Mecz to pretekst…

Dodano: 30 listopada 2020

Chwile spędzania wieczorów przy lekturze powoli zanikają. Ale chciałabym postawić dziś bardzo ważne pytanie DLACZEGO NIE CZYTAMY? i co jest tego głównym powodem a i nieuchronną konsekwencją. Odpowiedź jest prosta choć niezwykle trudna do realizacji. Nie jest chyba tajemnicą, że na nasze dzieciństwo i postawy rodzice mają kluczowy wpływ. Już Janusz Korczak mówił, że jaki jest dom, jaka rodzina, jacy rodzice – takie są i dzieci. To właśnie opiekunowie odpowiadają za ten stan i to oni powinni zarażać dzieci tą pasją, począwszy od czytania swoim pociechom od najmłodszych lat. Jeśli zostanie to zaniedbane na próżno szukać efektów w późniejszym życiu. Wymaga to ogromnej determinacji i konsekwencji, a tej współczesnym rodzicom niestety brak.
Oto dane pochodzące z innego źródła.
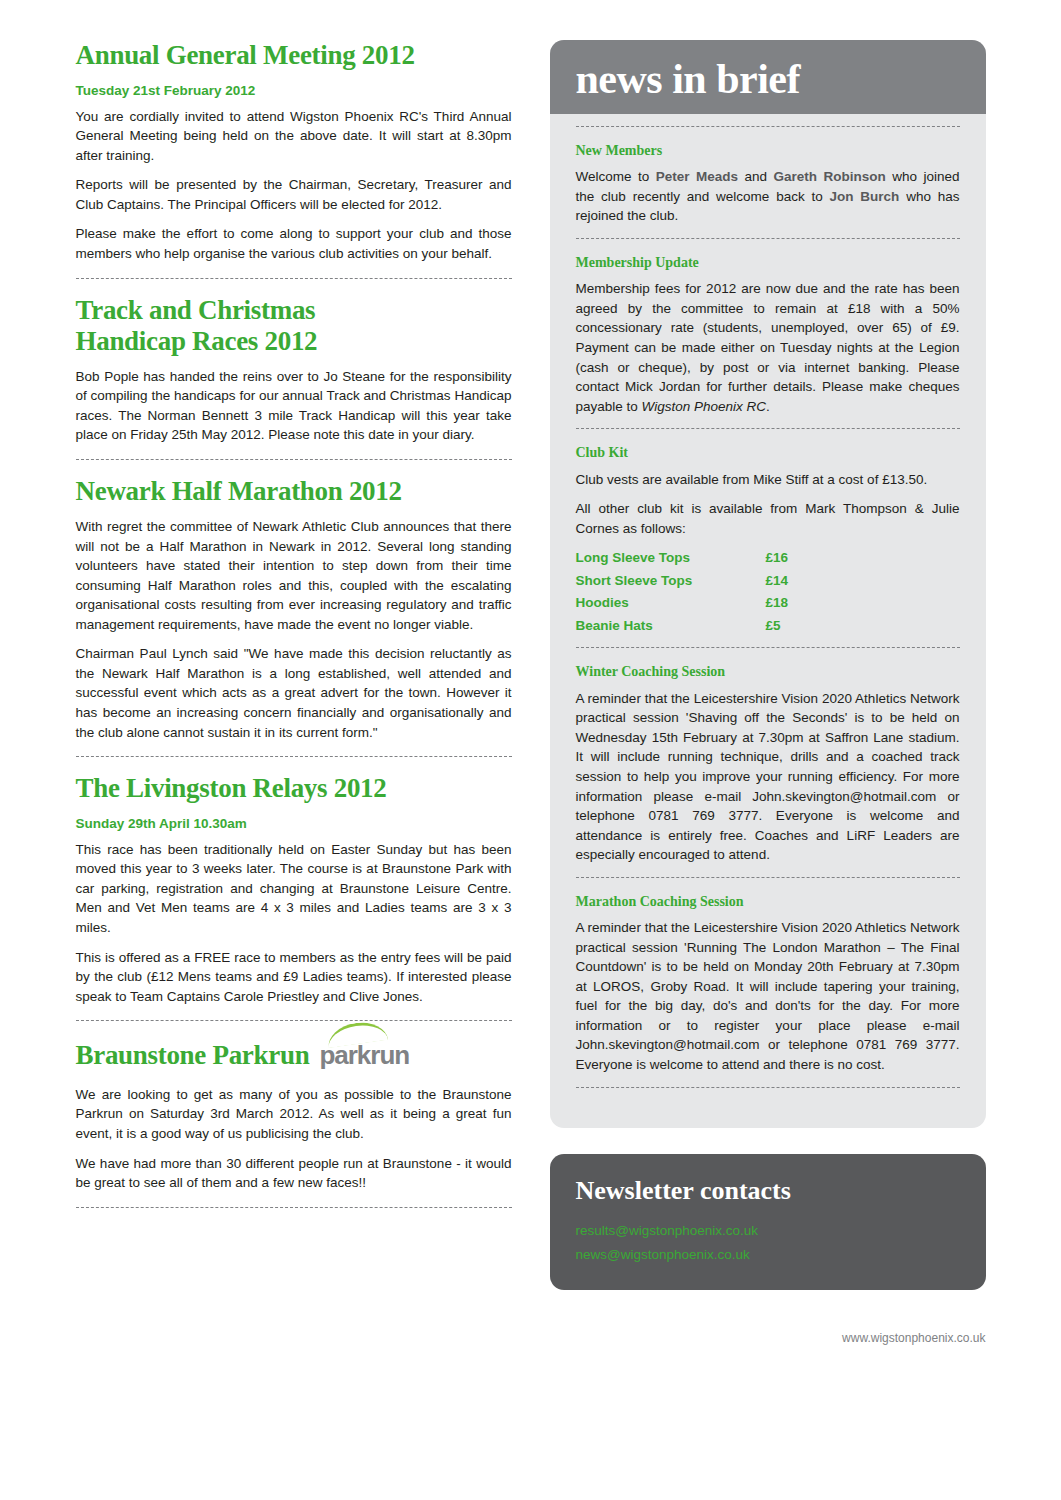Annual General Meeting 2012
Tuesday 21st February 2012
You are cordially invited to attend Wigston Phoenix RC's Third Annual General Meeting being held on the above date. It will start at 8.30pm after training.
Reports will be presented by the Chairman, Secretary, Treasurer and Club Captains. The Principal Officers will be elected for 2012.
Please make the effort to come along to support your club and those members who help organise the various club activities on your behalf.
Track and Christmas
Handicap Races 2012
Bob Pople has handed the reins over to Jo Steane for the responsibility of compiling the handicaps for our annual Track and Christmas Handicap races. The Norman Bennett 3 mile Track Handicap will this year take place on Friday 25th May 2012. Please note this date in your diary.
Newark Half Marathon 2012
With regret the committee of Newark Athletic Club announces that there will not be a Half Marathon in Newark in 2012. Several long standing volunteers have stated their intention to step down from their time consuming Half Marathon roles and this, coupled with the escalating organisational costs resulting from ever increasing regulatory and traffic management requirements, have made the event no longer viable.
Chairman Paul Lynch said "We have made this decision reluctantly as the Newark Half Marathon is a long established, well attended and successful event which acts as a great advert for the town. However it has become an increasing concern financially and organisationally and the club alone cannot sustain it in its current form."
The Livingston Relays 2012
Sunday 29th April 10.30am
This race has been traditionally held on Easter Sunday but has been moved this year to 3 weeks later. The course is at Braunstone Park with car parking, registration and changing at Braunstone Leisure Centre. Men and Vet Men teams are 4 x 3 miles and Ladies teams are 3 x 3 miles.
This is offered as a FREE race to members as the entry fees will be paid by the club (£12 Mens teams and £9 Ladies teams). If interested please speak to Team Captains Carole Priestley and Clive Jones.
Braunstone Parkrun
parkrun
We are looking to get as many of you as possible to the Braunstone Parkrun on Saturday 3rd March 2012. As well as it being a great fun event, it is a good way of us publicising the club.
We have had more than 30 different people run at Braunstone - it would be great to see all of them and a few new faces!!
news in brief
New Members
Welcome to Peter Meads and Gareth Robinson who joined the club recently and welcome back to Jon Burch who has rejoined the club.
Membership Update
Membership fees for 2012 are now due and the rate has been agreed by the committee to remain at £18 with a 50% concessionary rate (students, unemployed, over 65) of £9. Payment can be made either on Tuesday nights at the Legion (cash or cheque), by post or via internet banking. Please contact Mick Jordan for further details. Please make cheques payable to Wigston Phoenix RC.
Club Kit
Club vests are available from Mike Stiff at a cost of £13.50.
All other club kit is available from Mark Thompson & Julie Cornes as follows:
Long Sleeve Tops£16
Short Sleeve Tops£14
Hoodies£18
Beanie Hats£5
Winter Coaching Session
A reminder that the Leicestershire Vision 2020 Athletics Network practical session 'Shaving off the Seconds' is to be held on Wednesday 15th February at 7.30pm at Saffron Lane stadium. It will include running technique, drills and a coached track session to help you improve your running efficiency. For more information please e-mail John.skevington@hotmail.com or telephone 0781 769 3777. Everyone is welcome and attendance is entirely free. Coaches and LiRF Leaders are especially encouraged to attend.
Marathon Coaching Session
A reminder that the Leicestershire Vision 2020 Athletics Network practical session 'Running The London Marathon – The Final Countdown' is to be held on Monday 20th February at 7.30pm at LOROS, Groby Road. It will include tapering your training, fuel for the big day, do's and don'ts for the day. For more information or to register your place please e-mail John.skevington@hotmail.com or telephone 0781 769 3777. Everyone is welcome to attend and there is no cost.
Newsletter contacts
results@wigstonphoenix.co.uk
news@wigstonphoenix.co.uk
www.wigstonphoenix.co.uk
W kontekście powyższych argumentów warto przytoczyć słowa Haliny Skrobiszewskiej „Książka nie przeczytana w dzieciństwie jest bezpowrotnie stracona jako bardzo istotny czynnik rozwoju uczuć, wyobraźni, intelektu i moralności”. W postawie rodziców coraz częściej obserwujemy zachowania, które nie ułatwiają rozwoju zainteresowania książką. Wygodniej jest dać dziecku telefon, tablet czy komputer niestety już w wieku 2, 3 czy 4 lat. Jeśli młody człowiek będzie w tak wczesnym okresie „bombardowany” doznaniami z takich urządzeń, na pewno nie zadowoli go gra planszowa czy czytanie książek…
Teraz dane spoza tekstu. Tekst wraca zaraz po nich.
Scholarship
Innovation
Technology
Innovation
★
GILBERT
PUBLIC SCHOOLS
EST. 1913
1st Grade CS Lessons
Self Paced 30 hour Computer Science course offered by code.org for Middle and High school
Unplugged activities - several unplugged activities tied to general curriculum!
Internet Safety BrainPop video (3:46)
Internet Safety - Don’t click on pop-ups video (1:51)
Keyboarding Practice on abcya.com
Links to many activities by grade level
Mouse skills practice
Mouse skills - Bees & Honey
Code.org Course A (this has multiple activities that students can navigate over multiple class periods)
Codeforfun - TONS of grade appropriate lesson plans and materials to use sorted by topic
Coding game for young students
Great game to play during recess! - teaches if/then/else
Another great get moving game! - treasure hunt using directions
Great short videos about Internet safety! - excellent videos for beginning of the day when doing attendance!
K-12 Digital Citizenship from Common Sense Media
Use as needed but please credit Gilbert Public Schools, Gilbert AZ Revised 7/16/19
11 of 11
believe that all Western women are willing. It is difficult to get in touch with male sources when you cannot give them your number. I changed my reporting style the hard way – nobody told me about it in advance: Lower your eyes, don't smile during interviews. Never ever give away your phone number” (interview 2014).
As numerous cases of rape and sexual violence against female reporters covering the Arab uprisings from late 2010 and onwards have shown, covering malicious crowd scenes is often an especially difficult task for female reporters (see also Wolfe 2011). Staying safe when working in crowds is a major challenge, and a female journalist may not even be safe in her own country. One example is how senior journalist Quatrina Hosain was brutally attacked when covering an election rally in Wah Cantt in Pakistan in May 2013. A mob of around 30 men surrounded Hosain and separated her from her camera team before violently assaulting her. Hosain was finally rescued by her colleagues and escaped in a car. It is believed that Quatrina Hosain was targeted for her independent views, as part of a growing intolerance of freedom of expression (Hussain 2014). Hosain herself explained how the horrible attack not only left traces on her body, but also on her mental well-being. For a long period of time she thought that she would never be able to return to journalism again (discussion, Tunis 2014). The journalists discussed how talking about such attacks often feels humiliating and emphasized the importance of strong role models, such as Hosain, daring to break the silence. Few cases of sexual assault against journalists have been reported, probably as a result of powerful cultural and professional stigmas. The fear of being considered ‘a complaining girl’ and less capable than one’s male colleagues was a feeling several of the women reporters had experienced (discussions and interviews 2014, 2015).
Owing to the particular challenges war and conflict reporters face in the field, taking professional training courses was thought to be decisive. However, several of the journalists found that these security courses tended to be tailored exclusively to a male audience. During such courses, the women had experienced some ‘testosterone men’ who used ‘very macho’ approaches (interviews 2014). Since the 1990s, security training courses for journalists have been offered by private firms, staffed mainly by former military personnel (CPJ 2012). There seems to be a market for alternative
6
O korzyściach płynących z czytelnictwa mówić za wiele nie muszę. Należą do nich umiejętność i poprawna pisownia, bogate słownictwo, rozwijanie wyobraźni czy po prostu wiedza. Ale z braku czytania wynika kolejny niepokojący problem współczesnej młodzieży. To nieumiejętność komunikacji słownej i moda na pisanie zamiast mówienia. Młodzież ma problem z wyrażaniem swoich myśli i po prostu mówieniem. Wypowiedzi ustne sprawiają trudność, a jakość wyrażanych myśli jest bardzo ograniczona i uboga w synonimy. ​Dlatego tak ważne jest drodzy uczniowie, w perspektywie Waszego późniejszego rodzicielstwa, a i w kontekście naszych lekcji z wychowania do życia w rodzinie, wcielenie w swoje życie tych wskazówek.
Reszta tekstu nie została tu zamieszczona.